The storyline, what very little I saw of it, and especially the quests, definitely qualify as "old school". No-one asked me to kill ten rats, although I killed several on my own recognizance, but I had to carry  things from one townsperson to another, rescue pets for children and turn ore into metal bars, just as I've done countless times before.

And it was fun. That's the oddest thing about it. 

I got jumped by ruffians in an alleyway, killed them, got complimented by the Guard and deputized to go kill the dead men's boss, just as would surely happen in real life, if real life was a fever dream. I got chased into a house by poisonous spiders and bitten to death and the last thing I saw as I was dying was the spiders turning on the houseowner, who'd been standing in his living room, minding his own business. I climbed a ladder into an attic and took an old man's leather pants and put them on, with his blessing. I found a cluster of mushrooms growing on a wall and picked them all, then ate them, and it  didn't kill me but made me feel much better.



Just normal, old school stuff like that, all wrapped up with some moderately witty, always grammatically correct dialog. I played for a couple of hours but I could have gone all night. Or at least I could if it wasn't for the nagging feeling I'd done it all before. 

And of course, I have. That's the problem. Even leaving aside the post-Tutorial, post-demo room-hogging elephant that is ffa, full-loot PvP, why would I want to do it again? I wouldn't. At least, I don't think I would.

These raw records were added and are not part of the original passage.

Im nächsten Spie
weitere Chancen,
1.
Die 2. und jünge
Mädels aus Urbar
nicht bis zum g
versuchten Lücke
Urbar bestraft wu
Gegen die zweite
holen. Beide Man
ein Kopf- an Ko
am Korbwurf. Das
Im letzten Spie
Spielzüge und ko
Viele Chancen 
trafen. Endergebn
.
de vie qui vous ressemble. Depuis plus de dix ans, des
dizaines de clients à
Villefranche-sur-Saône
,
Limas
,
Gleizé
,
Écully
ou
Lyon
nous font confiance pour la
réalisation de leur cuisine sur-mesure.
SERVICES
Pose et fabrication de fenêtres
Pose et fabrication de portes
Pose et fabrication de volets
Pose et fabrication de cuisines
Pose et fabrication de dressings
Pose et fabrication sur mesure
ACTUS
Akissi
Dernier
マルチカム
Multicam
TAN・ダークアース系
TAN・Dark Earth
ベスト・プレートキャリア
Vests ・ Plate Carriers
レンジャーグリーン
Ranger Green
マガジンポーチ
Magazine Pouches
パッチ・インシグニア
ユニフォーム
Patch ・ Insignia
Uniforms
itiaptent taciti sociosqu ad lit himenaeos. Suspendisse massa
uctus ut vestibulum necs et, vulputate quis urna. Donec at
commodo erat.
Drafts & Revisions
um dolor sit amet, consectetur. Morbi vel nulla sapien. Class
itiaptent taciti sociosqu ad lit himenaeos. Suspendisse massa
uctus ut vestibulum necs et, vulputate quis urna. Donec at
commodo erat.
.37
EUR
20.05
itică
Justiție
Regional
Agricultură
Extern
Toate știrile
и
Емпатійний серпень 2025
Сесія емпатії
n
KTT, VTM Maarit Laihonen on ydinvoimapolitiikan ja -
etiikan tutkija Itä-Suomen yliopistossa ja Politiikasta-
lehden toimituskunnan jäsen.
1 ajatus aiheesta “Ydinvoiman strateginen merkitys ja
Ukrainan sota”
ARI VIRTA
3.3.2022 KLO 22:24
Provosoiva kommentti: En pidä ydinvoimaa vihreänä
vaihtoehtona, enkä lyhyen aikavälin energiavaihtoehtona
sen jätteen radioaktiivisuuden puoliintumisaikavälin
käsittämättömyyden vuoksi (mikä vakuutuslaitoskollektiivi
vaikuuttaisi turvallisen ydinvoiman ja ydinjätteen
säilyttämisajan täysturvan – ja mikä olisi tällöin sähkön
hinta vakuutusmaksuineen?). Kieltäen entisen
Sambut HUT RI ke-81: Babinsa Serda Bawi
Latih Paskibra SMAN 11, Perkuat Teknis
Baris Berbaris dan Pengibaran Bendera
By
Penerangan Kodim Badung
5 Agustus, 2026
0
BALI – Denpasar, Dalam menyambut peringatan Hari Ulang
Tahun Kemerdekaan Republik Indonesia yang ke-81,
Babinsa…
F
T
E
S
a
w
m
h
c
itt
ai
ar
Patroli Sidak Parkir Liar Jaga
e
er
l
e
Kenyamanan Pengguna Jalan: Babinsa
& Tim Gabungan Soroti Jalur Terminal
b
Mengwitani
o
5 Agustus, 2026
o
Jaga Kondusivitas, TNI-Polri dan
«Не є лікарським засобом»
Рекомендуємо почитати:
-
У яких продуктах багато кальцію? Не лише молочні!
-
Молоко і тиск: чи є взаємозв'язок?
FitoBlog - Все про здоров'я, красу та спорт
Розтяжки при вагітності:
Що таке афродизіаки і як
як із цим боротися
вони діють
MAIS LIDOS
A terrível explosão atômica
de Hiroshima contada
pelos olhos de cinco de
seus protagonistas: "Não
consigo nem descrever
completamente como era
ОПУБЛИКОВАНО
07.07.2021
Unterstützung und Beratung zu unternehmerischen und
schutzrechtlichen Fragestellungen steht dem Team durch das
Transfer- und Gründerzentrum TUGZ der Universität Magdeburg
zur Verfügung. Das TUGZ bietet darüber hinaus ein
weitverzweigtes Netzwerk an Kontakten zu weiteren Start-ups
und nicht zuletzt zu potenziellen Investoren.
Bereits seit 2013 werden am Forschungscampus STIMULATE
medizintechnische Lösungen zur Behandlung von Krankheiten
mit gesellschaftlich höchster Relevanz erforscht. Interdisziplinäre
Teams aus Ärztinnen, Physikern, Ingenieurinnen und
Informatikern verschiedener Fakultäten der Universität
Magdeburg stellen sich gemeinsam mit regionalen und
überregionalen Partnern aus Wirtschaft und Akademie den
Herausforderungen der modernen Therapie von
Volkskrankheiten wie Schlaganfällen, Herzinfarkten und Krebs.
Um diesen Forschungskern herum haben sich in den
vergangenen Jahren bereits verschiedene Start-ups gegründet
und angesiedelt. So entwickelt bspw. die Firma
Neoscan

For anyone that does still hanker after the old days, though, the level of quality present here bodes well. I've played a few of these things and most of them don't have this amount of heft. Didn't run into any bugs, either. Well, unless you count the spiders.

On the other hand, few modern games have such awkward graphics, controls and movement. Yes, I got used to all of it quickly enough but a moment's consideration could hardly fail to bring up unfortunate comparisons with just about any other modern mmorpg you care to name. A potent cocktail of novelty and familiarity carried me through but I fear it wouldn't carry me far.

That said, Ethyrial is definitely now on my radar. I'd say that means the demo did its job.